In other words, the opponents were given a larger opportunity to spread their messages, even though they only made up a fraction of voices involved in the overall climate debate.

“To me, the sort of big takeaway is that media representation of what different groups in society think of this issue is distorted,” Wetts said in an interview. “The views of opponents of climate action, as well as the views of large business interests, are being given a disproportionate opportunity to sway the climate debate.”

For the purposes of the study, Wetts defined climate “action” as either specific policies and practices that could address the problem or simply an acknowledgement that the problem exists and is manmade. So, groups that falsely claim climate change isn’t real or isn’t caused by humans were included alongside those that more specifically oppose taking action to fight the problem.
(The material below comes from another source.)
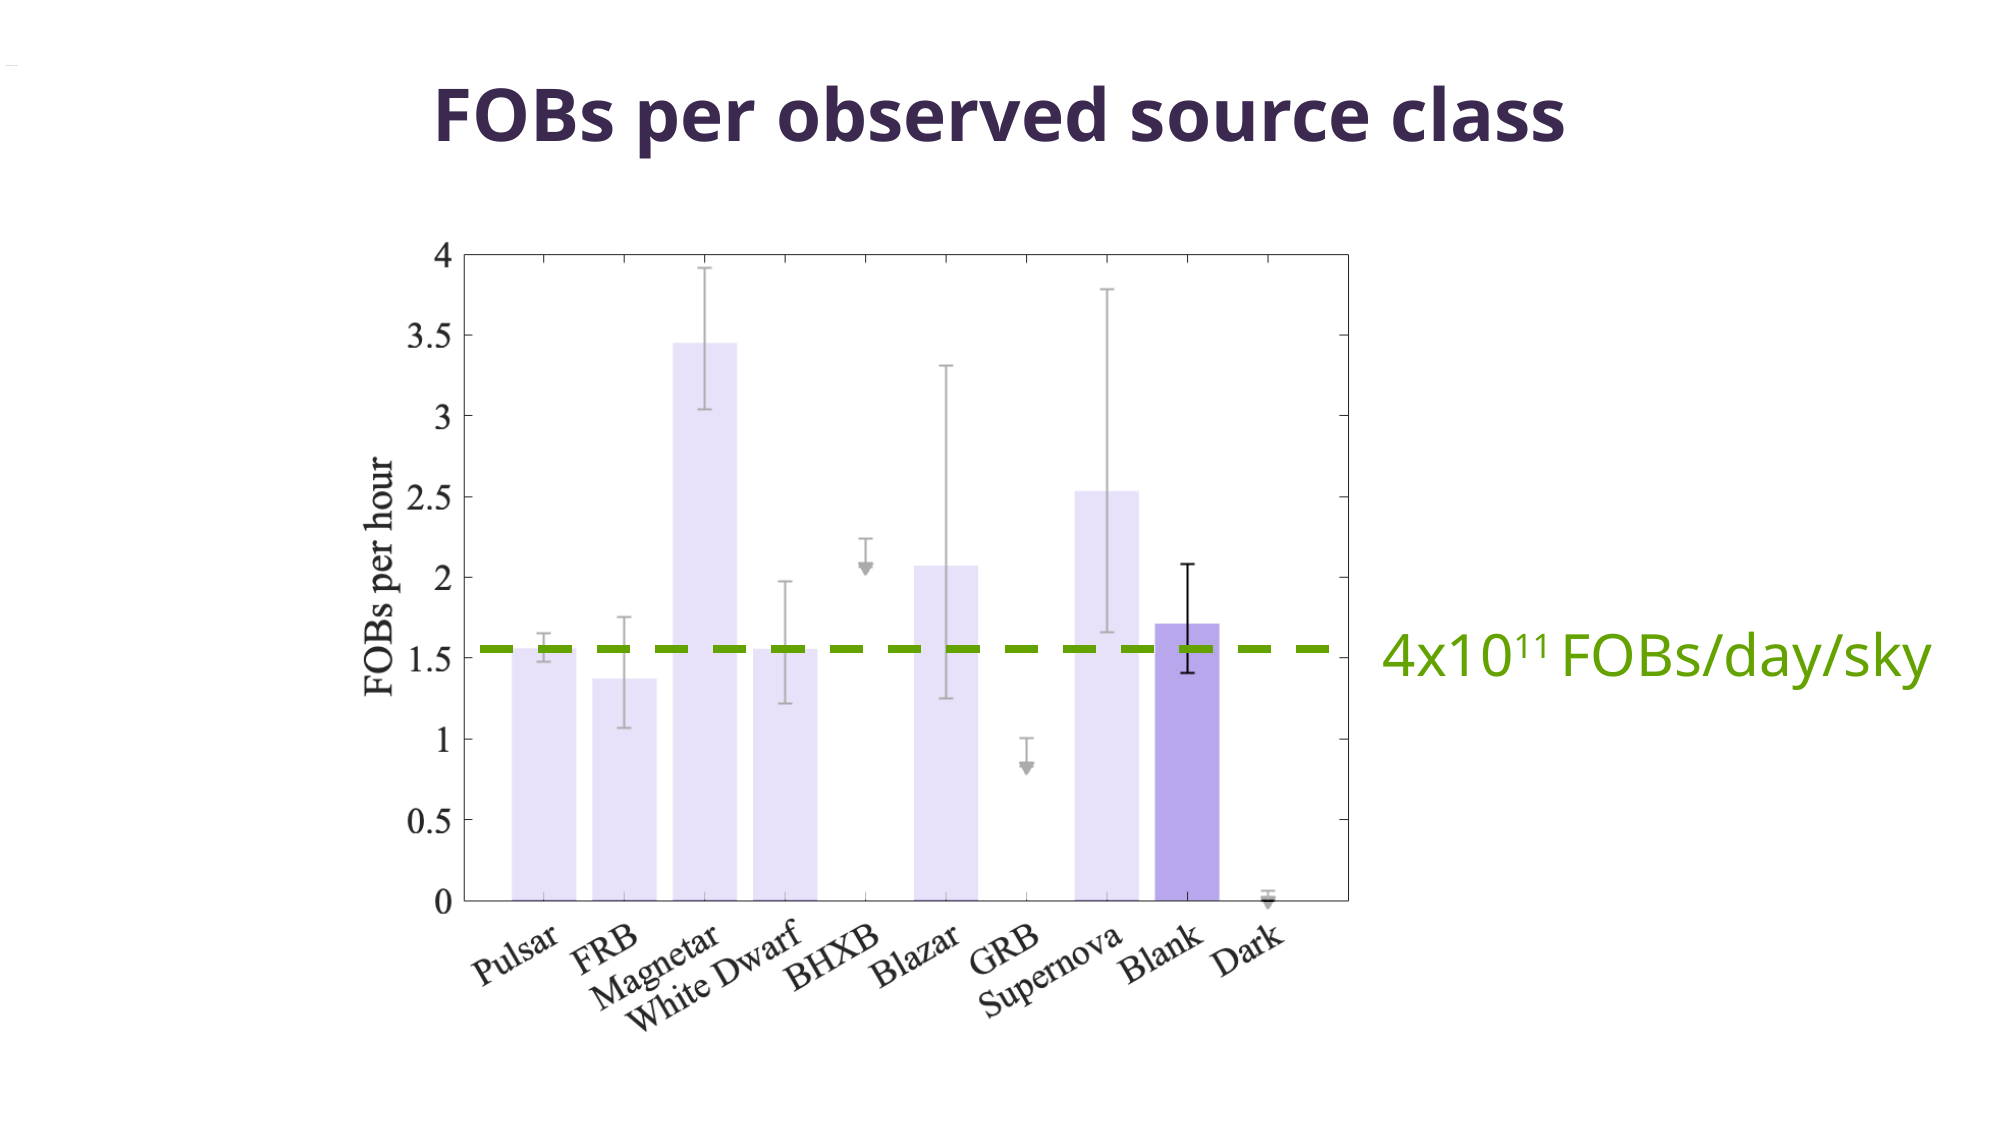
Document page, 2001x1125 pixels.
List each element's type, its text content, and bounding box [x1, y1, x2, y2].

text_box FOBs per observed source class [0, 64, 2000, 160]
text_box 4x1011 FOBs/day/sky [1368, 610, 1990, 696]
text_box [315, 189, 1356, 1046]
Using plagiarism-detection software, Wetts compared the text of about 1,800 press releases from a variety of organizations across the business, advocacy, science and technology sectors with almost 35,000 climate change stories the major newspapers published between 1985 and 2014.
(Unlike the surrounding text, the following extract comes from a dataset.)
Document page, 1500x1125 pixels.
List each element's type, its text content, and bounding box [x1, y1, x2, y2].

Press releases from opponents of climate action were cited about 14% of the time, compared to 7% for supporters.

Business coalitions and pro-business trade groups were cited about 16% of the time, compared to 9% for other types of groups, while releases from groups focused on the issue from a science and technology perspective were cited the least amount, just 2.9% of the time, a finding Wetts said she found particularly surprising.

“I would have thought that organizations that have greater scientific expertise would have greater authority on this issue,” she said.

The findings, Wetts said, are particularly significant because of suggestions from previous researchers that news outlets can distort the public’s perception of climate change by engaging in a kind of “false balance” that lends equal weight to viewpoints that are in fact in the minority.

Wetts said another key takeaway from Monday’s study was that the practice of news outlets giving a larger share of attention to opponents of climate action continued into the 2010s, despite growing criticism and self-reflection within the industry on the issue.

“There have been claims that journalists have sort of learned their lessons, so to speak, about the balanced norm and have just stopped giving opponents of climate action more airtime,” she said. “But in fact, I found that that phenomenon continued even into [the] last decade.”

Still, one of the study’s findings suggested that journalists have become more attuned to the power and influence that certain sectors hold in the debate – namely, fossil fuel companies.

Part of the analysis found that press releases specifically from “extractive and highly polluting industries” were not more likely to be cited in news articles.

“I think that one potential reason for that is that they’re just not seen as disinterested parties,” Wetts said. “Their stake in this debate is seen as so high, that they’re not necessarily trusted to give us an objective assessment of the issue anymore. They’re seen as somewhat compromised.”

The study also found that a given company or group’s size was more influential than its bank account in gaining media attention, a finding Wetts chalked up to “structural power.”

“It’s not about how much money you have to throw around, but sort of, how important your views are seen as being to the overall economy,” she said. “I’m finding that these large employers are being given more media visibility, and I think in part because the media and policymakers have to take their opinions into account when they’re debating and crafting policy.”

Surveys from the Pew Research Center have suggested that a majority of Americans think the U.S. government should do more to reduce the impacts of climate change, while similar surveys from the Yale Program on Climate Change Communication have found that 60% of Americans believe climate change is happening and caused by humans.

News outlets should strive to more accurately reflect that kind of broad-level agreement that climate change is a problem, Wetts said.

“These kinds of issues of whose voices are making the news can potentially affect overall public opinion about climate change and our ability as a nation to address this issue,” she said.